Individuals who identify as LGBTQIA+ and have a cervix, see lower cervical screening attendance, with 17.8 per cent of lesbian and bisexual individuals never attending screening (compared to 7 per cent in the general female population), with the number even higher still in the transgender community. Thus, this community, amongst others, are subject to health inequalities, meaning interventions are required to reduce these screening barriers.
In her interview with Manchester Cancer Research Centre (MCRC), Dr Jen Davies-Oliveira, a Trainee in Obstetrics and Gynaecology, talks about her research into the prevention and early detection of cervical cancer. This research is centred on the possibility of developing an at home urine test that can detect HPV and therefore offer an alternative to current cervical screening.
ACES – LGBTQIA+ study
The ACES Team at The University of Manchester are currently investigating the accuracy of a urine sample as opposed to the ‘smear’ test for HPV detection. In addition, the ACES LGBTQIA+ study seeks to understand the LQBTQIA+ community’s thoughts on current cervical screening methods including barriers and assessing the acceptability of self-screening in the future. This study has been supported with funding from the Manchester Academic Health Science Centre (MAHSC).
There are currently no studies to date that have explored the acceptability of a urine self-test for cervical screening within the LGBTQIA+ community. Such a test has the potential to increase the number of individuals being screened and thus narrow the health inequality gap, such as that seen in the LGBTQIA+ community.
Addressing Health Inequalities – Alternative CErvical Screening (ACES): Exploring opinions among the LGBTQIA+ community
Read the case study
Q&A
What led you to this research around addressing health inequalities such as those experienced in the LGBTQIA+ community?
My research has sought to understand and find ways to increase the number of those attending cervical screening. Addressing health inequalities is vitally important as we know that those from certain communities and backgrounds are less likely to attend cervical screening and therefore are at an increased risk of developing cervical cancer.
Addressing the health inequalities of cervical screening in the LGBTQIA+ community was personally important, and alongside my ACES team colleagues (including Emma Thorpe, Rachel Hawkins, Lee Malcomson and Emma Crosbie), we secured a MAHSC funding bid to enable this research. Most important were the opinions and encouragement of our user involvement group who co-created this project with us and believed that it was an important research question to ask.
What are some of the barriers to cervical screening experienced by the LGBTQIA+ community?
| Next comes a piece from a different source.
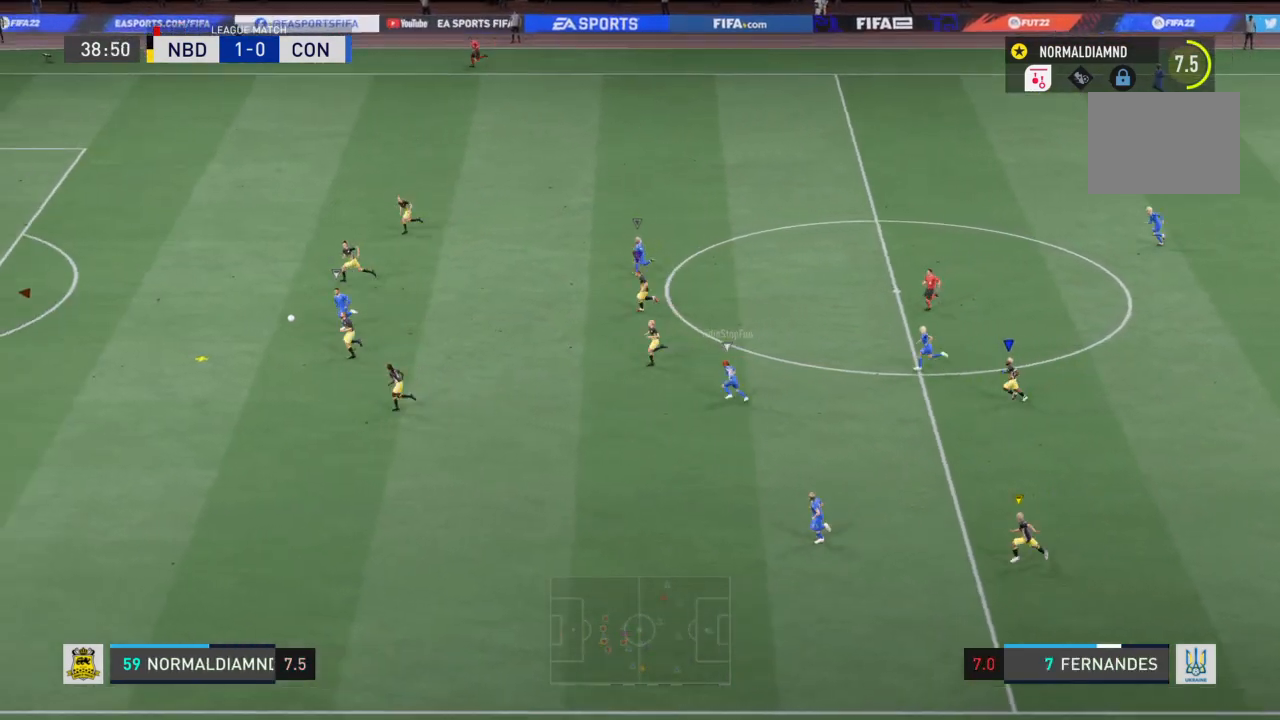
{"buttons": ["R2"], "left_stick": "left", "right_stick": "center", "events": []}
Barriers to screening are mainly associated with access and the screening method itself. Difficulty in making a convenient appointment and the embarrassment and possible discomfort of the speculum examination are the main ones across all the screening population as a whole. Specific to the LGBTQIA+ community are gendered waiting areas, worry about being judged about gender and sexuality, misgendering, not feeling at risk of the disease, the examination evoking feelings of gender dysphoria and in the case of transgender individuals, not receiving invitation letters for screening in the first place.
What effects do these barriers have on screening uptake in this community and what is the importance of overcoming these barriers?
These barriers have real life consequences on the health and wellbeing of the LGBTQIA+ community as they reduce the number of individuals that attend screening. Not attending screening increases the possibility of developing cervical cancer and all the consequences that go along with this. If everyone was screened regularly this disease could be picked up and treated early enough to stop the possible progression to cervical cancer.
Overcoming these barriers is the most important task we can address to increase the number of those being screened and reduce the risk of developing cervical cancer.
What does the success of this research look like to you?
Success within this research means to find the LGBTQIA+ community’s voice around cervical screening and understand how to increase the number of those screened and reduce the disproportionately high burden of cervical cancer within this community. This work will help shape a more inclusive future cervical screening programme.